> **Assignment**: In the forum thread on deleting or moving a post below, which distinct usernames appear in the post headings?

> **Document passage**:
*** Block opens ***
# Deleting/moving a post



## wafflycat (24 Jul 2010)

Sorry if I'm being spectacularly dim, but I can't see where/how to delete or move one of my posts. Can it be done? 

Example - this morning I put a post in the wrong forum (commuting instead of cafe) and immediately I realised (wihin a few minutes of posting) I tried to delete or move it. Couldn't see how to do either, so I've asked mods to move it for me please. But to be able to delete own posts would be useful. Ta.


----------



## Shaun (24 Jul 2010)

You need to report your post if you want it moved, then the mods will do it for you.

You should be able to delete your own posts thought (buttons on the lower right of the post window) - unless it's the first post on the thread, as this is treat differently.

If it is the first post you will need to report it too as it is considered deleting the thread by the software.

Cheers,
Shaun


----------



## HJ (31 Jul 2010)

I have just tried to delete one of my own post where I had mistakenly posted twice and it wouldn't let me, it just throw up an error message


----------



## Shaun (1 Aug 2010)

That's due to a bug which is showing both the soft and hard delete options when it shouldn't.

You *can* delete your own posts, but you need to use the right-hand-side button and *NOT* the bottom delete button.

Cheers,
Shaun


----------



## Speicher (2 Aug 2010)

Admin said:


> That's due to a bug which is showing both the soft and hard delete options when it shouldn't.
> 
> You *can* delete your own posts, but you need to use the right-hand-side button and *NOT* the bottom delete button.
> 
> ...



I have tried to delete a post this evening. When you say the "right hand side" button, do you mean the "Remove" button which is to the right of the "Reason for deletion" box? I was looking for two delete buttons.


----------



## Shaun (2 Aug 2010)

Sorry, yes, use the Remove button on the right and ignore (if it's visible) the Delete Now button as that shouldn't be displayed.

Cheers,
Shaun


----------
*** Block closes ***
> **Records**:
*** Block opens ***
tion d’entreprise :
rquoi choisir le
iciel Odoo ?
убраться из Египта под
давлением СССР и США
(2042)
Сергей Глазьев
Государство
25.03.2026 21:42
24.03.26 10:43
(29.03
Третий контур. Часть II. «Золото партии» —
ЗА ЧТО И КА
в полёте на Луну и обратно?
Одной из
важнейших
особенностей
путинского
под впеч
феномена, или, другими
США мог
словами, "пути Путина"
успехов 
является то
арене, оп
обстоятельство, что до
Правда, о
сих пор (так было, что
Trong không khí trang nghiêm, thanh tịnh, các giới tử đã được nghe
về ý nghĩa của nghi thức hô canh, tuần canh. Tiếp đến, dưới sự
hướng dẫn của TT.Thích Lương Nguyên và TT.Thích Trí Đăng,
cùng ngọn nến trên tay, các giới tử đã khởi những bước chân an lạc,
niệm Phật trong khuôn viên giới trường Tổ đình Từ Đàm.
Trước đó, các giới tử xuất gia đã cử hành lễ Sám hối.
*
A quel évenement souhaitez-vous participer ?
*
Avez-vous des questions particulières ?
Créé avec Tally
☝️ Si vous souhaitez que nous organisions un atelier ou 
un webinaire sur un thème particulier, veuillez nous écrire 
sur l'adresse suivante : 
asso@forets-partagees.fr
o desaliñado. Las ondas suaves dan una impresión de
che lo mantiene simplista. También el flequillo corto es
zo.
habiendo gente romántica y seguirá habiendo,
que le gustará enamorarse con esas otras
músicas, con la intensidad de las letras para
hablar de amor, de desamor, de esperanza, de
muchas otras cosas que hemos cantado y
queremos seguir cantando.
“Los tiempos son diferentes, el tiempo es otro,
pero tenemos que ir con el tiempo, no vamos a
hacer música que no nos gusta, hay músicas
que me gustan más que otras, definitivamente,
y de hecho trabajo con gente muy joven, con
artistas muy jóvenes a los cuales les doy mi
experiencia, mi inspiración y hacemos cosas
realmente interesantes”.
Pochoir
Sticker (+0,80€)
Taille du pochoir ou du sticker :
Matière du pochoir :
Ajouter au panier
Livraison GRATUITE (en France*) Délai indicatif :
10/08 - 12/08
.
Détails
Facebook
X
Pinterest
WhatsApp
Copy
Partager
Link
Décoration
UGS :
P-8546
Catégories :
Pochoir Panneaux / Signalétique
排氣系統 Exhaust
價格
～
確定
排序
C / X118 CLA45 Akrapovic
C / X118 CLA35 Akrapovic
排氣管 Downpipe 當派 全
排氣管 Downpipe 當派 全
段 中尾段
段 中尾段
*** Block closes ***
*** Block opens ***
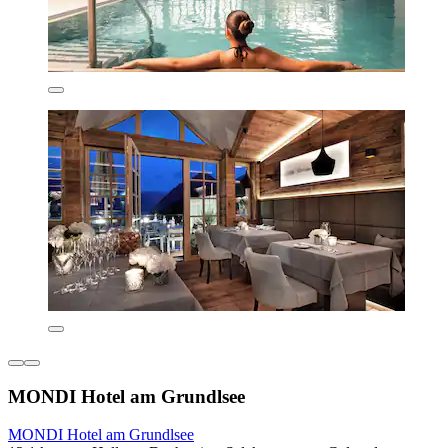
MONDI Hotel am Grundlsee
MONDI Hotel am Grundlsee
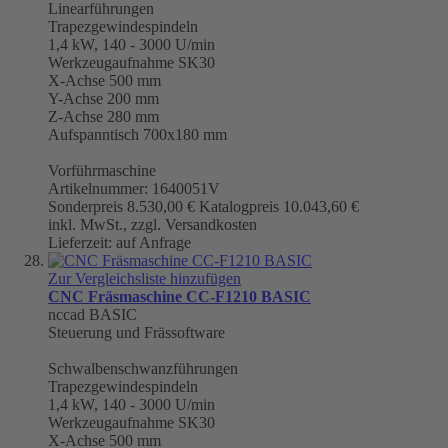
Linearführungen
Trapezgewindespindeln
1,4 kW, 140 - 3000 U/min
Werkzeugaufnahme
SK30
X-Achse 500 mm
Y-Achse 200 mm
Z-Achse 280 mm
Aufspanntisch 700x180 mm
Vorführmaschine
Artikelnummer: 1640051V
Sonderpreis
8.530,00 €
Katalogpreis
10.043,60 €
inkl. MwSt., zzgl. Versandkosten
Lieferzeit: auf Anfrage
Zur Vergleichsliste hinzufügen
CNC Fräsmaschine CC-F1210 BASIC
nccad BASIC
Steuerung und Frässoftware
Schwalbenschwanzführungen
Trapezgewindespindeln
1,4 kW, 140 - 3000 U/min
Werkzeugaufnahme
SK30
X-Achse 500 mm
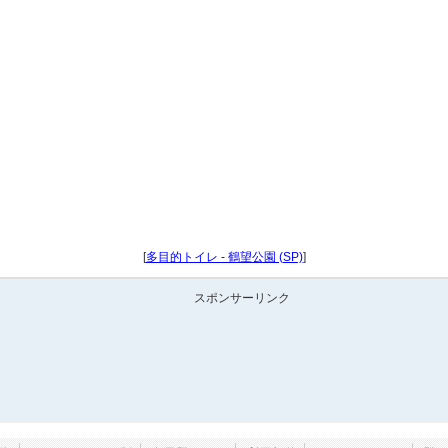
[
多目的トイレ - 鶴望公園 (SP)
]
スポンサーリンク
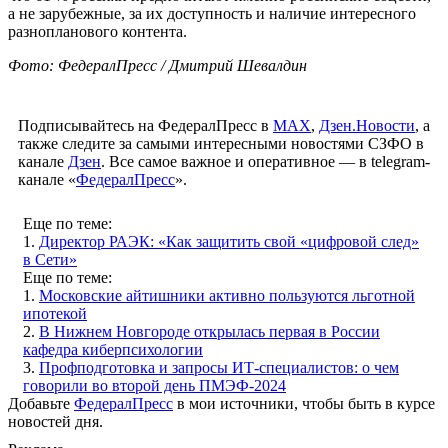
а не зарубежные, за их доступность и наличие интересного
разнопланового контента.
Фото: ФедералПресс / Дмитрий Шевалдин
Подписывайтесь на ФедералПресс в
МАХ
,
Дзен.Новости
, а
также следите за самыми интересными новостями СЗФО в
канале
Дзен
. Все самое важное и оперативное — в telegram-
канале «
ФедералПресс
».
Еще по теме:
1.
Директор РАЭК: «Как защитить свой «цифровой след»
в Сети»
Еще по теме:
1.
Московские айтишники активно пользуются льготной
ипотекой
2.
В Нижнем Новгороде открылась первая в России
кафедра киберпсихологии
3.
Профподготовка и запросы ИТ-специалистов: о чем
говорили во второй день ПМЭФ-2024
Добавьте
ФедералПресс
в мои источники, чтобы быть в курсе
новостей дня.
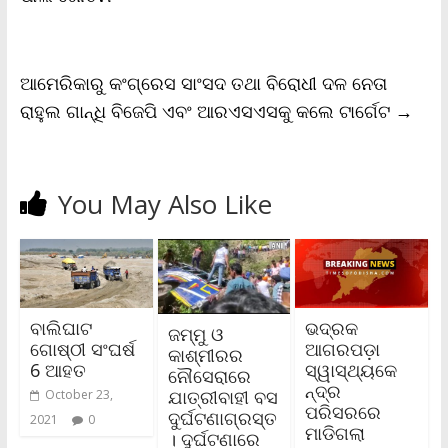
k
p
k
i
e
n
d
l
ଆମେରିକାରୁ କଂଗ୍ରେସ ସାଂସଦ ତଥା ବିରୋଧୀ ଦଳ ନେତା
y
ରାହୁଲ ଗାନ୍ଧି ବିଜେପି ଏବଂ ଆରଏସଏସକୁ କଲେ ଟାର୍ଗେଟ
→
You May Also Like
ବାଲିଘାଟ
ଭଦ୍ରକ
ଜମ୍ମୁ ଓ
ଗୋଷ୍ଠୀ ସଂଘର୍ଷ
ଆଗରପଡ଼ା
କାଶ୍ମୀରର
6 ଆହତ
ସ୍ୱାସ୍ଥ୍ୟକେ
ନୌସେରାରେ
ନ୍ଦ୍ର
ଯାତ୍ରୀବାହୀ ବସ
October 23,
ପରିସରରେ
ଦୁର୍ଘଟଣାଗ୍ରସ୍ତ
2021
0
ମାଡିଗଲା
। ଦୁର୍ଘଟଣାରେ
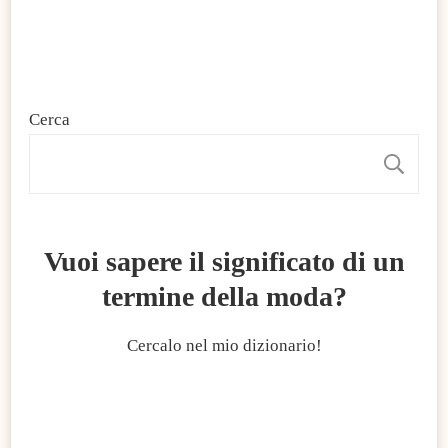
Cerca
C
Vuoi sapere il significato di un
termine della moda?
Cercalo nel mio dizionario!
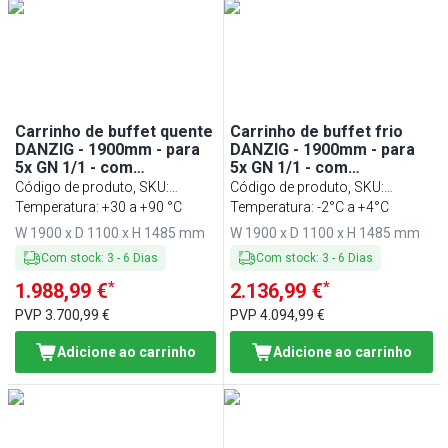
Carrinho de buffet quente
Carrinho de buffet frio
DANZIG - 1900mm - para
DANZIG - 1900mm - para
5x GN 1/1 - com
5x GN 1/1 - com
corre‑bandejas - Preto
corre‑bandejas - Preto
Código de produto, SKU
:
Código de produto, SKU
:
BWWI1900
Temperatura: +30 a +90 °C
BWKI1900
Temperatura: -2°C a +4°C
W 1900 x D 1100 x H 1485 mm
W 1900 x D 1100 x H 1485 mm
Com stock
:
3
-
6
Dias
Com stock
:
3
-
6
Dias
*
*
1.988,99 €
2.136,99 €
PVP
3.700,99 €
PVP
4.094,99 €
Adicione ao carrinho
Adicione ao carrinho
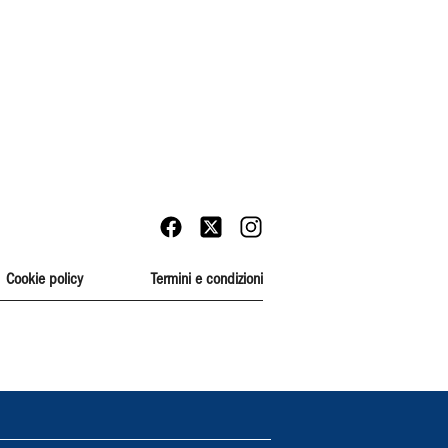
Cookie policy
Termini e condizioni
*** Block closes ***
*** Block opens ***
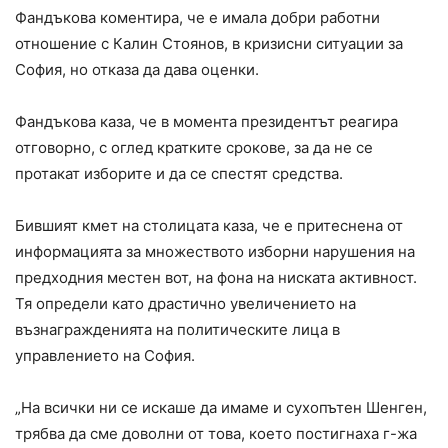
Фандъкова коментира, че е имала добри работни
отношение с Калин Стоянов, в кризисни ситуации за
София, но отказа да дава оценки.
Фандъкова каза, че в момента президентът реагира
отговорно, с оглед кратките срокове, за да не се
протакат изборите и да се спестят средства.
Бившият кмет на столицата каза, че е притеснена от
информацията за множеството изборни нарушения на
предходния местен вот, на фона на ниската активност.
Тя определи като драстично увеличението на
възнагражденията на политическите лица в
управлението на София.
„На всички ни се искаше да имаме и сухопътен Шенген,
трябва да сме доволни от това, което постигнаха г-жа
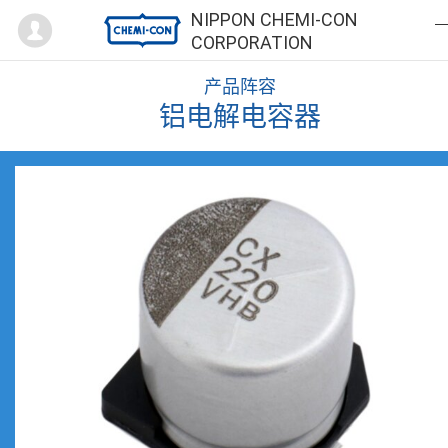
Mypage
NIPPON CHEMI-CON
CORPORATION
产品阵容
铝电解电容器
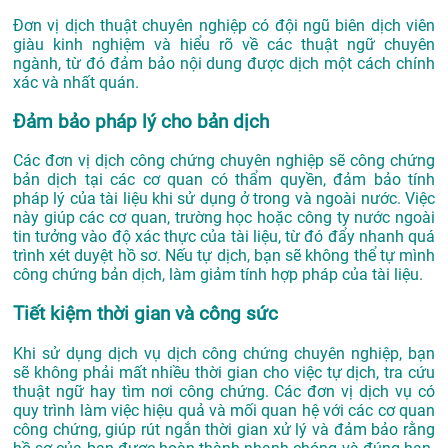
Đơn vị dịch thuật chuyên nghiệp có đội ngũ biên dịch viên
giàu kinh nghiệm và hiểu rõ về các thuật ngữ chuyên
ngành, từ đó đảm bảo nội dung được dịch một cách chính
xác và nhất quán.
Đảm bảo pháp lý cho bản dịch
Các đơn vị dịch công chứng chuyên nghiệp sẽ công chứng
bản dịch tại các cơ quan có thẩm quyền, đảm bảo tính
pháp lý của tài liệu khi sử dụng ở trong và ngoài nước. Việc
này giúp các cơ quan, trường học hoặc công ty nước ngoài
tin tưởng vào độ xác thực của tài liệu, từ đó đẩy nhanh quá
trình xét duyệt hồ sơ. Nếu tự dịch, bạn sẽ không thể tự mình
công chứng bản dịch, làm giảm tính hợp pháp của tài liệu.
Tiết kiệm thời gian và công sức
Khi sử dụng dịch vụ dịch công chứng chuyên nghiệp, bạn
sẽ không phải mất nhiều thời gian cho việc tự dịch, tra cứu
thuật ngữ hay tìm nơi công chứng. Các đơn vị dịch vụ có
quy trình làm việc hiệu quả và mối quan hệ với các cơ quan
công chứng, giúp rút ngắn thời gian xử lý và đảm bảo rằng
*** Block closes ***
> **Task solution**: wafflycat, Shaun, HJ, Speicher